Output is byte-identical to the toons Python package (Apache 2.0) and the official toon-format/toon TypeScript SDK. Passes 111/111 TOON spec fixtures covering primitives, objects, arrays (primitive/tabular/nested/bulleted), and whitespace.

Sigil-prefixed keys (@, $, #)

Keys starting with @, $, or # are treated as valid identifiers — no quoting needed. This gives native support for:

Sigil Ecosystem Examples
@ AWS CloudWatch, Elasticsearch, Serilog, XML→JSON @timestamp, @message, @version
$ MongoDB, JSON Schema, AWS CloudFormation $match, $ref, $schema, $type
# JSON-LD, Azure Resource Manager #comment, #id
# AWS CloudWatch Insights output
echo '[{"@timestamp":"2026-04-06T12:00:01Z","@message":"POST /api/v1/users 504","statusCode":504}]' | etoon
# [1]{@timestamp,@message,statusCode}:
#   "2026-04-06T12:00:01Z",POST /api/v1/users 504,504

Token savings (5 AWS CloudWatch log entries)

tiktoken (offline, BPE tokenizer):

Tokenizer (model family) JSON TOON Saved
o200k_base (GPT-4o/5/o3) 484 334 31.0%
cl100k_base (GPT-4/3.5 ≈ Claude) 479 332 30.7%

tokencalculator.ai (online, estimated per-model cost):

Model JSON TOON Saved
Est. Tokens 314 189 39.8%
OpenAI GPT-5.4 $0.000785 $0.000473 39.7%
Claude Opus 4.6 $0.001570 $0.000945 39.8%
Gemini 3.1 Pro $0.000628 $0.000378 39.8%
DeepSeek V3.2 $0.000088 $0.000053 39.8%
Grok 4.20 $0.000063 $0.000038 39.7%

Savings increase with volume — 50 entries reach 35%+ (tiktoken) as the tabular header is amortized.

Advanced options

These are TOON spec optional parameters, intended for programmatic use in your codebase (Python / Rust library calls). The CLI | etoon pipe for LLM workflows uses defaults and does not need these.
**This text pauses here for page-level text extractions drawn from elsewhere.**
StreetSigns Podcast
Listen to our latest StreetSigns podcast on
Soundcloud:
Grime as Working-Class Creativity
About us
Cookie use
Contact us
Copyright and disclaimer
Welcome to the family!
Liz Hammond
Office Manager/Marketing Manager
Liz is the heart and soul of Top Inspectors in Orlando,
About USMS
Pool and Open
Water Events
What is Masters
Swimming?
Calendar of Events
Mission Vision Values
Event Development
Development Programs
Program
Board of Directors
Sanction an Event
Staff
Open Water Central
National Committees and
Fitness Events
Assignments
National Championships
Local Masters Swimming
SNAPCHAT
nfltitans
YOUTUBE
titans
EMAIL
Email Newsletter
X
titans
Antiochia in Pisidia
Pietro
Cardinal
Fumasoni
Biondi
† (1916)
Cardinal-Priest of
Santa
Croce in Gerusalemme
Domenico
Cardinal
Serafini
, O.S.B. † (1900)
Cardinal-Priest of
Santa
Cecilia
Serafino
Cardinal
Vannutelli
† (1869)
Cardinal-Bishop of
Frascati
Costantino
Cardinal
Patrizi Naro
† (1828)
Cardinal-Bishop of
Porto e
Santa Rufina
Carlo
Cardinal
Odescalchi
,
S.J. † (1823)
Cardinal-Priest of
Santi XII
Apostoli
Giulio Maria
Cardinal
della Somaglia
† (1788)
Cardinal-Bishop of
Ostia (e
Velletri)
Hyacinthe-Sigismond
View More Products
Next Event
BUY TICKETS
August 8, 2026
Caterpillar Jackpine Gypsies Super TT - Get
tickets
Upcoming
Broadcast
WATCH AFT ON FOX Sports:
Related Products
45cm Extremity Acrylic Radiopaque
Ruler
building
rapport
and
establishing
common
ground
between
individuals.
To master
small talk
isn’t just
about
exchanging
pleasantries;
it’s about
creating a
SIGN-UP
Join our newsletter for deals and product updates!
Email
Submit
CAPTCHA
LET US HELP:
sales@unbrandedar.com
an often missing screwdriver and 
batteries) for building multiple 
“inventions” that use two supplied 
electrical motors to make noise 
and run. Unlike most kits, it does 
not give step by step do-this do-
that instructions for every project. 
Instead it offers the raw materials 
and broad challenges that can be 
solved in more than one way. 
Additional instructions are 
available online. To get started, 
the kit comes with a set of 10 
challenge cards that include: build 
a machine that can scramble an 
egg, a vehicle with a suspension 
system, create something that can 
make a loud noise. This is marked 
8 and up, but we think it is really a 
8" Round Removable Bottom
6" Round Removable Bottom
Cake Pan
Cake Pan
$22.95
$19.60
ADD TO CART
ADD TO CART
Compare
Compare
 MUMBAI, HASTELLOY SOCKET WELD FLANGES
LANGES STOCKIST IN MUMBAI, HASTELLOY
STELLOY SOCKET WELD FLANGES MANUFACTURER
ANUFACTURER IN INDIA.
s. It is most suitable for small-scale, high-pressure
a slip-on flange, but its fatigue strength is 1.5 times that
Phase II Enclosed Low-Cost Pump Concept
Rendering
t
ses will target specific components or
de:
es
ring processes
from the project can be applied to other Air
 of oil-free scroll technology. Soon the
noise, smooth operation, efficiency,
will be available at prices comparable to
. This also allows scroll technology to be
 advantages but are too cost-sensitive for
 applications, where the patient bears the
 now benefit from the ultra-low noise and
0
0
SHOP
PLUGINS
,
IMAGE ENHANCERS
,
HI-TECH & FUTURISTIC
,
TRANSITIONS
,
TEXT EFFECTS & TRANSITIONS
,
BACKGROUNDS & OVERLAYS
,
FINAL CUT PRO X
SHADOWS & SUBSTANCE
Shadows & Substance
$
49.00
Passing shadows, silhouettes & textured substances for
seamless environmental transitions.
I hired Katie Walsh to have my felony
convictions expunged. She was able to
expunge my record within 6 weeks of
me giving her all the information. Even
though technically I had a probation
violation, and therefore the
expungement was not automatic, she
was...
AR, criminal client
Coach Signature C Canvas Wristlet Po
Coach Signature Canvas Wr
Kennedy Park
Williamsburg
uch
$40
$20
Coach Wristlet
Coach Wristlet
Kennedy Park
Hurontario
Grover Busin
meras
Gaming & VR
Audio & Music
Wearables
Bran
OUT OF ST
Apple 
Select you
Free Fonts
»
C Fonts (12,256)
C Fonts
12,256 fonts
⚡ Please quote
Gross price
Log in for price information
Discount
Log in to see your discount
# Custom delimiter (when values contain commas)
etoon.dumps(data, delimiter="|")   # or "\t"

# Key folding: collapse {a:{b:{c:1}}} → "a.b.c: 1"
etoon.dumps(data, fold_keys=True)
etoon.dumps(data, fold_keys=True, flatten_depth=2)  # partial fold

Limitations

  • Integers > 2⁶³ are lossily coerced via f64 (works for most common big integers that happen to be representable; arbitrary-precision is not supported).
  • Custom indent is hardcoded to 2 spaces (TOON spec default).

License

Apache 2.0. Test fixtures in tests/fixtures/ are sourced from the toons project (Apache 2.0).